Data entries:

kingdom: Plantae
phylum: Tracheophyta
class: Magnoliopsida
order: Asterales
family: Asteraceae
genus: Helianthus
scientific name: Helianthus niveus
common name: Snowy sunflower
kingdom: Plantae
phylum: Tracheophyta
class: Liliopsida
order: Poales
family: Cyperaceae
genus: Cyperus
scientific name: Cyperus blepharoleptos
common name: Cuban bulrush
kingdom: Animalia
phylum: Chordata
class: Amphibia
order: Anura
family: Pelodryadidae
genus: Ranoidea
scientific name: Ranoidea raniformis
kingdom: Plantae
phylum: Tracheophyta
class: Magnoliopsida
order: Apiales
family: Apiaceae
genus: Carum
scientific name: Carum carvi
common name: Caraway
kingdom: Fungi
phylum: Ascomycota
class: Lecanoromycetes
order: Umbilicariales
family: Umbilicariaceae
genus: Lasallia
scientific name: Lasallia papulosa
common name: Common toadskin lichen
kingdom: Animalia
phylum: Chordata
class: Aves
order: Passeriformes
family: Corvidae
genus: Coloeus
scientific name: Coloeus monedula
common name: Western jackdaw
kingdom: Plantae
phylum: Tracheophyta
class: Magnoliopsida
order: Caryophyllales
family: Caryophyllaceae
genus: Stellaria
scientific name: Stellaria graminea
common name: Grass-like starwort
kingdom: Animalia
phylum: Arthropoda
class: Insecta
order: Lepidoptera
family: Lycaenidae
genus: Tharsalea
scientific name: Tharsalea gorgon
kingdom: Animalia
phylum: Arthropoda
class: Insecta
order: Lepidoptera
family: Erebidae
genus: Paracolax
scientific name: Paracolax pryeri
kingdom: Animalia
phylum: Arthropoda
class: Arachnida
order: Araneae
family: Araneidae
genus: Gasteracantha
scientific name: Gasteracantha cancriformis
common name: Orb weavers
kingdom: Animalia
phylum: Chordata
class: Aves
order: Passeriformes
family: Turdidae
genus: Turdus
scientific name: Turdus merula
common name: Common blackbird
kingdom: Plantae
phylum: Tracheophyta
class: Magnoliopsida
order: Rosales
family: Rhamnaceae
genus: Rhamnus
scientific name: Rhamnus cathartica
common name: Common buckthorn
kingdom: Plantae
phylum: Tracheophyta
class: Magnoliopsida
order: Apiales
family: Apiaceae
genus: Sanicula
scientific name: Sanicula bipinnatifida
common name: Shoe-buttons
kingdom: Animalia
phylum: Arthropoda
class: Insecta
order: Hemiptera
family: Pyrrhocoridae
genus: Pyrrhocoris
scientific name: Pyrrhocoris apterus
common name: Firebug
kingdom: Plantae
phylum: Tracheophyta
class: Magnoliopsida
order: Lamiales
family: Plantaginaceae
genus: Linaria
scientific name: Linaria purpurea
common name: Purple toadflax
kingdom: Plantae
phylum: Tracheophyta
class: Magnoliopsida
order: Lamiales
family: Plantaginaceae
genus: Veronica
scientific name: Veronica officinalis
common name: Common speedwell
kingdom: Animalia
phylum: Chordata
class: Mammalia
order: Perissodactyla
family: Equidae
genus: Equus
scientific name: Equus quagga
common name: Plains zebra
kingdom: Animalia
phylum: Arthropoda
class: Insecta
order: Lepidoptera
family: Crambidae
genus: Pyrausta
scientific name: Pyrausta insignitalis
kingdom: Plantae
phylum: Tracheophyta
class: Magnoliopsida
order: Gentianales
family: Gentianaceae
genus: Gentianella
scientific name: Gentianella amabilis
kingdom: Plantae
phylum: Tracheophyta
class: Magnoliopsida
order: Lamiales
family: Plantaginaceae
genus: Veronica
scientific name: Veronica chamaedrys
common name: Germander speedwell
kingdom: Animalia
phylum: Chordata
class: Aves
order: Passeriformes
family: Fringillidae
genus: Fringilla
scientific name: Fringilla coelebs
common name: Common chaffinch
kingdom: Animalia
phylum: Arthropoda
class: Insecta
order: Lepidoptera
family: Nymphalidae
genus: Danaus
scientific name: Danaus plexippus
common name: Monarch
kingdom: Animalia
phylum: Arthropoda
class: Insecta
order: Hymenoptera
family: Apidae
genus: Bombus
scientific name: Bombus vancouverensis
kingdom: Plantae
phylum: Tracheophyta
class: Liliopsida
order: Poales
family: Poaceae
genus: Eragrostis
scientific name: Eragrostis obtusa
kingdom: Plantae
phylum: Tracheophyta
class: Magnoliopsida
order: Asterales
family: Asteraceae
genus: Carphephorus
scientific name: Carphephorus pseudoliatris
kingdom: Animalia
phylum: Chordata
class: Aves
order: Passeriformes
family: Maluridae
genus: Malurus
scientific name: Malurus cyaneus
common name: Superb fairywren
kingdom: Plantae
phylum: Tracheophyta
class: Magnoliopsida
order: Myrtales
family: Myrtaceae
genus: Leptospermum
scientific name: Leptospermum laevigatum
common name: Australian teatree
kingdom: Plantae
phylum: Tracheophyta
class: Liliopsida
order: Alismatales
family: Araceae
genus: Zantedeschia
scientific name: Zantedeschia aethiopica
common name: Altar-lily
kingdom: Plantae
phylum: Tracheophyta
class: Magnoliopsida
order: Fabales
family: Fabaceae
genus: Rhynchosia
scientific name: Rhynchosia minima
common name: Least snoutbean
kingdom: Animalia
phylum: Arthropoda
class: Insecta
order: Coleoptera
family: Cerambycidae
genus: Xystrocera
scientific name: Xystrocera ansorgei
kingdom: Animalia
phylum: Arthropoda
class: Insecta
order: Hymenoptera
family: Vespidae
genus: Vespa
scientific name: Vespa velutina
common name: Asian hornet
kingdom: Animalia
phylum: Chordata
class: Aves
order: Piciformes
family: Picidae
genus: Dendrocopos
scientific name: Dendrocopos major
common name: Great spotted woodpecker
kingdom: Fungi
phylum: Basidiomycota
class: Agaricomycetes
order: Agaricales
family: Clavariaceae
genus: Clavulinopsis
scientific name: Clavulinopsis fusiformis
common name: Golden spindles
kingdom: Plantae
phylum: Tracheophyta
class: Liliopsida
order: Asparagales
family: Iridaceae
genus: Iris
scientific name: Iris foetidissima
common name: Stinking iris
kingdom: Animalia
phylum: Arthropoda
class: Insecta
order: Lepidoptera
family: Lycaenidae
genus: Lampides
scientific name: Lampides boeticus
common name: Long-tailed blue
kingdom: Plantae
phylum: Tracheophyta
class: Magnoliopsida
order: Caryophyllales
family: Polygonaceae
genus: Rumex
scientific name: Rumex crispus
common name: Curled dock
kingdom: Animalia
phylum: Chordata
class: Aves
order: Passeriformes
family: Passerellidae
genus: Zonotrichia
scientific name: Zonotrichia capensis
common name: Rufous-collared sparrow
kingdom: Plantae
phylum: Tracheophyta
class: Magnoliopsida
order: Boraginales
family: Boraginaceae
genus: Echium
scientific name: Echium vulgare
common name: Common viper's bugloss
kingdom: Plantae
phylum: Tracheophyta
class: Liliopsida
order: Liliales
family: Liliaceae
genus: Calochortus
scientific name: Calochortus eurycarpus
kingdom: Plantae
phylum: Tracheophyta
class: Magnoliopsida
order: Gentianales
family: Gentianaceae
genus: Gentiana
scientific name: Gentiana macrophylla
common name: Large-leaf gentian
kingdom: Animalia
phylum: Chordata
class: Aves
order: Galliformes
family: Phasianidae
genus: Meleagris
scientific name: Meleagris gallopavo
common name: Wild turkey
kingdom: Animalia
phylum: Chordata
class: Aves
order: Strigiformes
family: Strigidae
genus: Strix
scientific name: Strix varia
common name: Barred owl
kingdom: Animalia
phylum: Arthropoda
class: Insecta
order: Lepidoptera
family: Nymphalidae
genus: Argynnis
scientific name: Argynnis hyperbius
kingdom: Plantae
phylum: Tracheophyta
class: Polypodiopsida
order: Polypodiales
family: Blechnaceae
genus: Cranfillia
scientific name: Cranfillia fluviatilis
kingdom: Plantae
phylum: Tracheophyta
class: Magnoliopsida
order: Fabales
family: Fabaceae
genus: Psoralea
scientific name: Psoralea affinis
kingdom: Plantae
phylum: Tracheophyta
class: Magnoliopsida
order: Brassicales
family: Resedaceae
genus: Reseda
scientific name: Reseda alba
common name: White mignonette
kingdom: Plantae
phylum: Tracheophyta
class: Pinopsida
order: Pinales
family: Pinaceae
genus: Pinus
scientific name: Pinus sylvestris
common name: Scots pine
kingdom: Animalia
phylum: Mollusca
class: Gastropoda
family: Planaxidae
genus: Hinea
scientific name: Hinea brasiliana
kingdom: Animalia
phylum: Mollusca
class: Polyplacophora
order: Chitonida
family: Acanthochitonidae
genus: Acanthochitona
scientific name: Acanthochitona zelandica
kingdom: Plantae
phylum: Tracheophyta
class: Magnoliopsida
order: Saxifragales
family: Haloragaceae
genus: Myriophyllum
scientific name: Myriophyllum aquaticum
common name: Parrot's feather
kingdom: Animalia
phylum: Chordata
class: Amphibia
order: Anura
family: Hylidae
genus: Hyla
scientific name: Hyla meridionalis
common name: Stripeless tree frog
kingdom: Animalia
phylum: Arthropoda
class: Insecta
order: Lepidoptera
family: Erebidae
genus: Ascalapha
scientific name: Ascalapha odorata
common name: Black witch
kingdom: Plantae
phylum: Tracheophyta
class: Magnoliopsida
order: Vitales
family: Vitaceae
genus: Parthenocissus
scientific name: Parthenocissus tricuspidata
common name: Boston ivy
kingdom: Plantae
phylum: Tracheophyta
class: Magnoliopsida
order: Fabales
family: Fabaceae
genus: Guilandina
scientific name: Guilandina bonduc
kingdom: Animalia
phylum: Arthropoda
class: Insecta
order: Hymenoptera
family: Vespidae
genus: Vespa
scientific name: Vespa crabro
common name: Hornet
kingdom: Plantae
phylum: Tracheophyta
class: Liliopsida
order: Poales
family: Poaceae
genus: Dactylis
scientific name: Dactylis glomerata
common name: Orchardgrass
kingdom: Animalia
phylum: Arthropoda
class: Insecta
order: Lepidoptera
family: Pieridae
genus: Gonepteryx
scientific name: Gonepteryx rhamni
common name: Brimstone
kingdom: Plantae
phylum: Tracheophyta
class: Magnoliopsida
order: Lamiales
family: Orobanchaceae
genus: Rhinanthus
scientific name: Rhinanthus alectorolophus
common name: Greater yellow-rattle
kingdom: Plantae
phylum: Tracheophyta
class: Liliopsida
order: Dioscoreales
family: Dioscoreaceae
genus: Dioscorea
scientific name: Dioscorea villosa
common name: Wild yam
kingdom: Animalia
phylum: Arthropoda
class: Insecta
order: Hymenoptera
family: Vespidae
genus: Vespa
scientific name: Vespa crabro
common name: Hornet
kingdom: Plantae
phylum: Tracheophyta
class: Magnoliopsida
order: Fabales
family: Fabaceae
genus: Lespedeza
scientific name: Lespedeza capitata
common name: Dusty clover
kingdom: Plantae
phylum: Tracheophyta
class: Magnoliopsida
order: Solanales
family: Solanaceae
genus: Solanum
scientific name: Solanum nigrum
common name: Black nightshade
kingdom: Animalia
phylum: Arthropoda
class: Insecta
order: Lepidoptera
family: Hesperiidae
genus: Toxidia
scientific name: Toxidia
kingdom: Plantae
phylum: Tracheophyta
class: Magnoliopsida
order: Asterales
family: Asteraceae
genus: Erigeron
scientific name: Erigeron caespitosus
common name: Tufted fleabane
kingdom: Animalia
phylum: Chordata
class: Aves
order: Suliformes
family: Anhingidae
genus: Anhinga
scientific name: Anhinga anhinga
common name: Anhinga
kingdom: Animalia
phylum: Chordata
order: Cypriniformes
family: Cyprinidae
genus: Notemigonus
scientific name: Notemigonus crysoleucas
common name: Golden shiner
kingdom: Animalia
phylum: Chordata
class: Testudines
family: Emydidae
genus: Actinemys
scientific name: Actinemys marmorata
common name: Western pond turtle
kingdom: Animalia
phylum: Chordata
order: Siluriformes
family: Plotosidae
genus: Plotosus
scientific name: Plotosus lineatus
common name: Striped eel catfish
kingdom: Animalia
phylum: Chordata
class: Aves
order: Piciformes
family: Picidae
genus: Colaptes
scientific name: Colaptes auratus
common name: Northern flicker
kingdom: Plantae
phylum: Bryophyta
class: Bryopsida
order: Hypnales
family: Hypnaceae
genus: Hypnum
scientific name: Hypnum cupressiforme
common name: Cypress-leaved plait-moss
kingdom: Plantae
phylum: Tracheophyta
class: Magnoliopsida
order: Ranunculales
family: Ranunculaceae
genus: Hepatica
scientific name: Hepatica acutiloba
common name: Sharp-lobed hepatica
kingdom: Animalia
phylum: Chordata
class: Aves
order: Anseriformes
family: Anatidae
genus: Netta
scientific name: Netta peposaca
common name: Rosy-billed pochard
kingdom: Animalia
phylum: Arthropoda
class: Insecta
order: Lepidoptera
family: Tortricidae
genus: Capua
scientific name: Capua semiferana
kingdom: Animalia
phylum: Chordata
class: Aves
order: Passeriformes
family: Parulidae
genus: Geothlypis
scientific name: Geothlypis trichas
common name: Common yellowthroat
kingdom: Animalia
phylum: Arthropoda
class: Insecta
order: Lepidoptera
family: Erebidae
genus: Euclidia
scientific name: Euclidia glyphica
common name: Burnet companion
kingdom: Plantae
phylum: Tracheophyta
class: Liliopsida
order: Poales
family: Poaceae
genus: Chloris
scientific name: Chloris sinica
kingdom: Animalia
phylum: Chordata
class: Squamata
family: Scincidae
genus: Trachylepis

#### [DIRECTIONS]
Recast the part of the listing starting at the line that contains "genus: Paracolax" and ending at the line that contains "genus: Pyrrhocoris" as a two-column CSV with the headers rank and name, one row per line. Put each value in its own quoted field, and turn any line breaks into spaces.

#### [EXERCISE ANSWER]
rank,name
"genus:","Paracolax"
"scientific name:","Paracolax pryeri"
"kingdom:","Animalia"
"phylum:","Arthropoda"
"class:","Arachnida"
"order:","Araneae"
"family:","Araneidae"
"genus:","Gasteracantha"
"scientific name:","Gasteracantha cancriformis"
"common name:","Orb weavers"
"kingdom:","Animalia"
"phylum:","Chordata"
"class:","Aves"
"order:","Passeriformes"
"family:","Turdidae"
"genus:","Turdus"
"scientific name:","Turdus merula"
"common name:","Common blackbird"
"kingdom:","Plantae"
"phylum:","Tracheophyta"
"class:","Magnoliopsida"
"order:","Rosales"
"family:","Rhamnaceae"
"genus:","Rhamnus"
"scientific name:","Rhamnus cathartica"
"common name:","Common buckthorn"
"kingdom:","Plantae"
"phylum:","Tracheophyta"
"class:","Magnoliopsida"
"order:","Apiales"
"family:","Apiaceae"
"genus:","Sanicula"
"scientific name:","Sanicula bipinnatifida"
"common name:","Shoe-buttons"
"kingdom:","Animalia"
"phylum:","Arthropoda"
"class:","Insecta"
"order:","Hemiptera"
"family:","Pyrrhocoridae"
"genus:","Pyrrhocoris"